Il (paradossale) timore degli operatori è che un forte ribasso dei prezzi dell'energia si traduca in una perdita di introiti dei big del settore. Il dibattito avviene in contemporanea ai lavori in Italia sul Decreto Bollette/Energia che punta proprio a ridurre l'impatto degli ETS e anche ad azzerare la differenza tra il gas PSV italiano e il TTF olandese, che penalizza il Bel Paese.

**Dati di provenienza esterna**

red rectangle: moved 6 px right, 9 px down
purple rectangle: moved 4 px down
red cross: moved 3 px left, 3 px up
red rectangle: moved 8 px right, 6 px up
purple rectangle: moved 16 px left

Di fatto oggi le vendite colpiscono i maggiori provider di energia europei.In Germania RWE perde il 4,39%, a Parigi Engie segna un ribasso dell'1,99%, a Madrid Iberdrola cede l'1,65%
Molto male anche il variegato comparto in Italia. Nel paniere principale Enel cede il 3,5%, Hera l'1,86% e A2A il 4,93% In rosso anche Iren (-3,73%) e Acea (-0,95%).
Un report di Equita stima il costo di un taglio totale del costo degli ETS usato nelle centrali a gas in Italia fino a 5 miliardi di euro, ma le misure allo studio coinvolgono anche numerose altre aree del mercato (compresi i contratti PPA e l'incentivazione delle rinnovabili).